● Directions for this task
Looking at the entries underneath, work out how many lines contain "Мужчина". Write only that number.

● Data extracts
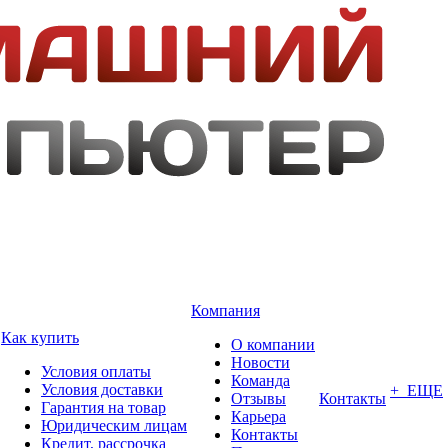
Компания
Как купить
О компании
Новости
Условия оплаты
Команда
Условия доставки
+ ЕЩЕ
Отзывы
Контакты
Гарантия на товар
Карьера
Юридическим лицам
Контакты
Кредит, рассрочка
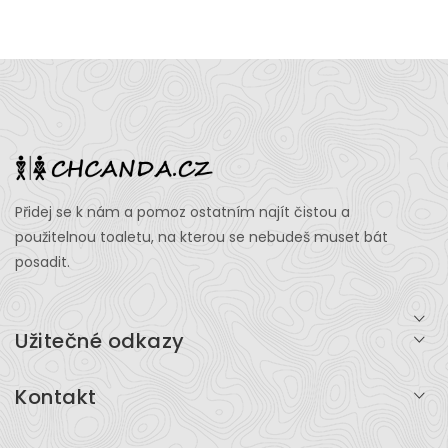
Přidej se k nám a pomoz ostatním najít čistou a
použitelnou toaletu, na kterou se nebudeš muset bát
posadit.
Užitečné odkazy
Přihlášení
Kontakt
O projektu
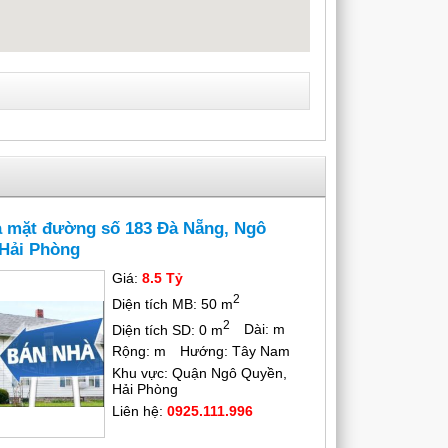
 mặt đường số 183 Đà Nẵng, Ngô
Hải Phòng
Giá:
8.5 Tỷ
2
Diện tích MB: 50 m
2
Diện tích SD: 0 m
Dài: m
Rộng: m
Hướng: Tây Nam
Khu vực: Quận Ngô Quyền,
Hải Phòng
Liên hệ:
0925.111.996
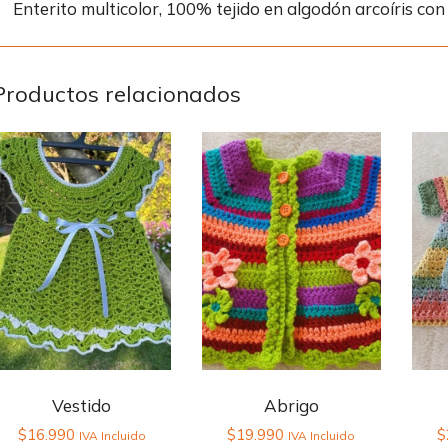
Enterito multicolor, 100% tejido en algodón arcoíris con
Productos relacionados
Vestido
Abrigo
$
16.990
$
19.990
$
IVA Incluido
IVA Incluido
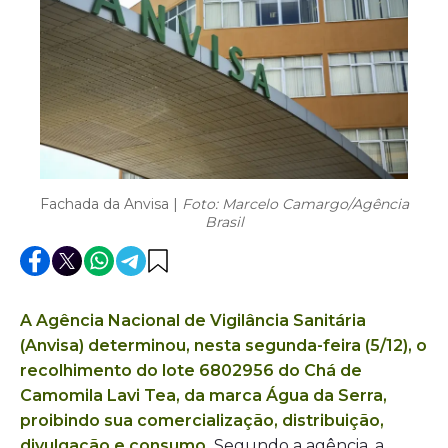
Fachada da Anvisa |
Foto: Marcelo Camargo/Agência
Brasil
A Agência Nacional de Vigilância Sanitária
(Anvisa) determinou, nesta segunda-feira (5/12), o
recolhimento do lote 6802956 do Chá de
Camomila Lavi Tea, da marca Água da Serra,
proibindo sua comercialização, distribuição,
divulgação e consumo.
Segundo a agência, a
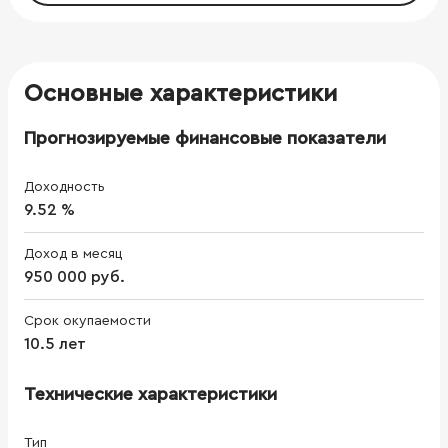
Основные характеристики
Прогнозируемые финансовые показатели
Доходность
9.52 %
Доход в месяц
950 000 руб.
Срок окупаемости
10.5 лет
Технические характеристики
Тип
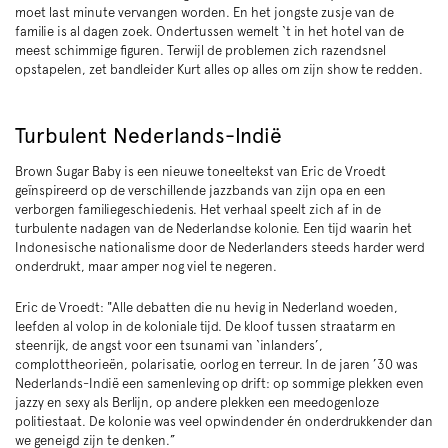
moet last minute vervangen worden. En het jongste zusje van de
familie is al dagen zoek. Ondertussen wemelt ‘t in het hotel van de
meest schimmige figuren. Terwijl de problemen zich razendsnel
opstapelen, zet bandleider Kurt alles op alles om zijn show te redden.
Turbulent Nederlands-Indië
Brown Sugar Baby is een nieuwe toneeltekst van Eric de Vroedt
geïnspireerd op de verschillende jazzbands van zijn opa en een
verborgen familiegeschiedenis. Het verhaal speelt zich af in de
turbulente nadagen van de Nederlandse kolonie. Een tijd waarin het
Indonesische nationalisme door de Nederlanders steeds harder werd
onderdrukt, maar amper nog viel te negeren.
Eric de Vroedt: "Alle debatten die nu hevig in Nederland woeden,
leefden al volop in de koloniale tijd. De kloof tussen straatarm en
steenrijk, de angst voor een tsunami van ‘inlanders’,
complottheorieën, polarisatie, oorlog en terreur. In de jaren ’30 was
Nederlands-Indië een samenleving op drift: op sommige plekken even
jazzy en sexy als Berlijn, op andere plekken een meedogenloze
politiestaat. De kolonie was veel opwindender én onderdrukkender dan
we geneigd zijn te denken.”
* * *
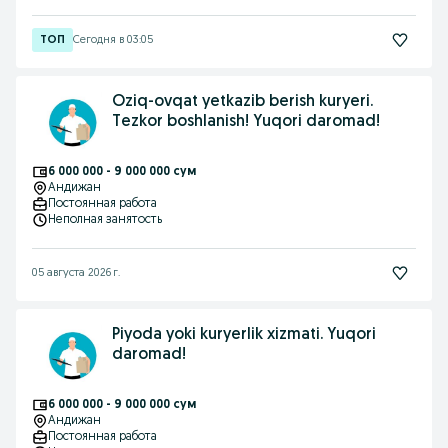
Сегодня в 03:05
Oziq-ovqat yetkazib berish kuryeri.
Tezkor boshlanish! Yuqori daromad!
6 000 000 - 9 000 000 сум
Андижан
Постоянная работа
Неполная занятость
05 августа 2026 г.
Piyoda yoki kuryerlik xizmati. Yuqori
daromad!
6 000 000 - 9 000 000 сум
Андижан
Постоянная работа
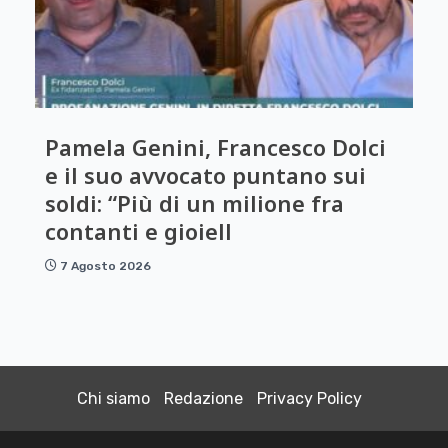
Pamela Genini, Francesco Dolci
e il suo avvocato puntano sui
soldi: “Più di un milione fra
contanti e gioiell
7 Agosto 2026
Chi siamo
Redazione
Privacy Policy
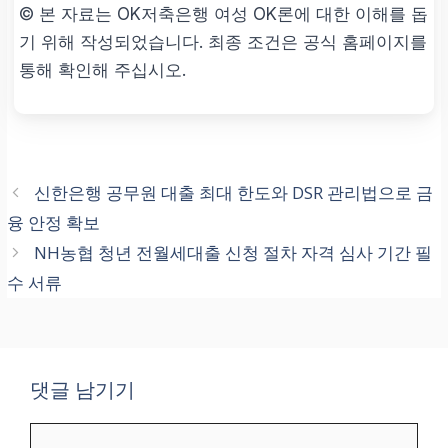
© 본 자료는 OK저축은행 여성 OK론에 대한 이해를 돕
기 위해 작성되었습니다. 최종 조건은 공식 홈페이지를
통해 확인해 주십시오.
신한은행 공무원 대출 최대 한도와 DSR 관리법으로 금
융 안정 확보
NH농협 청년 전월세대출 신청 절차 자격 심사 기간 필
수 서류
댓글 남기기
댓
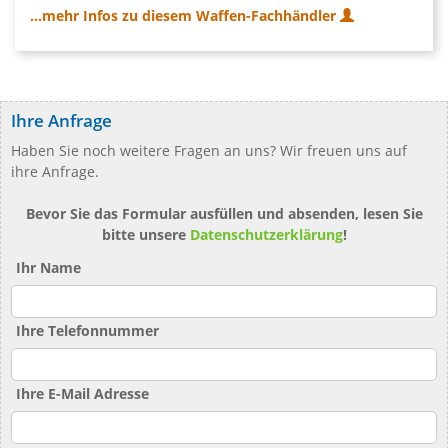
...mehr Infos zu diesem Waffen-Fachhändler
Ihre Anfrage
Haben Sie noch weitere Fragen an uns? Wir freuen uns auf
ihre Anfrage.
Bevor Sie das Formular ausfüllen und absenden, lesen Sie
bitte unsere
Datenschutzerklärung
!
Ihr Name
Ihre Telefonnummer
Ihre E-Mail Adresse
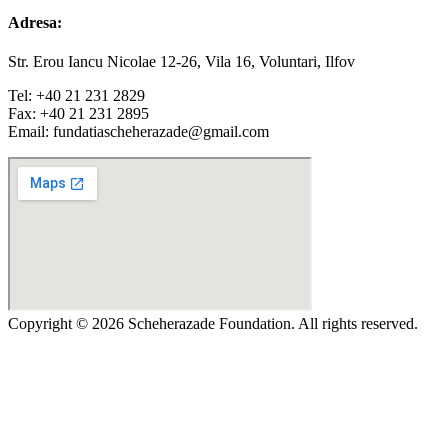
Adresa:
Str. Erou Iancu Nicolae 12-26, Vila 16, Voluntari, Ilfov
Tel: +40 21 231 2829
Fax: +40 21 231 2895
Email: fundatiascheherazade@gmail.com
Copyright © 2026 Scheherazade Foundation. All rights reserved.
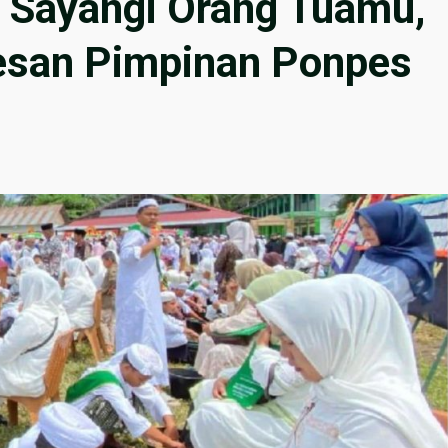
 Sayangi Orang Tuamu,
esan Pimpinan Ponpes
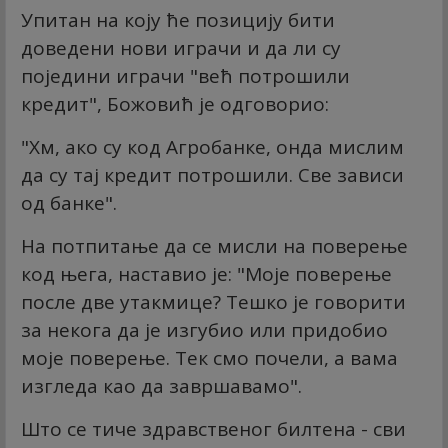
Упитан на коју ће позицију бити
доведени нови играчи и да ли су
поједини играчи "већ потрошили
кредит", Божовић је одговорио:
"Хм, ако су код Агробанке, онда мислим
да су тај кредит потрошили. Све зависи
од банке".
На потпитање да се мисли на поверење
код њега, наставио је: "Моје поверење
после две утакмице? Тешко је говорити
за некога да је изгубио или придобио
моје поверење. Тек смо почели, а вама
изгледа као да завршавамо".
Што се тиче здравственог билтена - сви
---
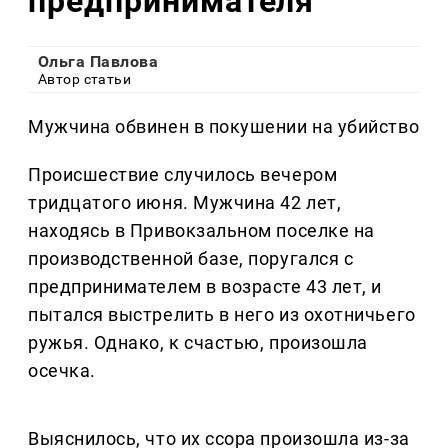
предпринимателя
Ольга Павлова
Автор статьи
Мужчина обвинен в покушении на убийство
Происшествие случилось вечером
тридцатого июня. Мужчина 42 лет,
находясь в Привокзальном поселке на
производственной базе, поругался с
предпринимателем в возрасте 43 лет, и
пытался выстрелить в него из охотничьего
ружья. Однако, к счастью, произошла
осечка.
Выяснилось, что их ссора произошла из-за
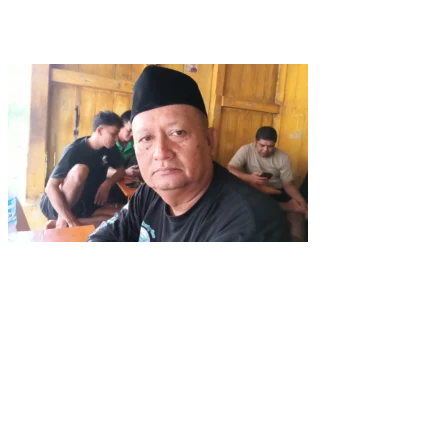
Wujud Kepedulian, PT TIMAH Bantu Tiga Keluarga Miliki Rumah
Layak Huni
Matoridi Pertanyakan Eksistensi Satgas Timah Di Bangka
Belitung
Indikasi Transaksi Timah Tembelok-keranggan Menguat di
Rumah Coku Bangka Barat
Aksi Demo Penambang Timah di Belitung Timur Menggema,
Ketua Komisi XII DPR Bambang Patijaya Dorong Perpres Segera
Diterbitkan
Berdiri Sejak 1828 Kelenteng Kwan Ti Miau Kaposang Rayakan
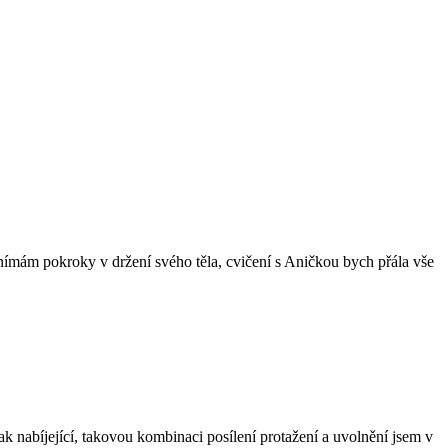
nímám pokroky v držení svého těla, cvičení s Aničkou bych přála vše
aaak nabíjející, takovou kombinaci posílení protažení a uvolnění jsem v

● Your solution
2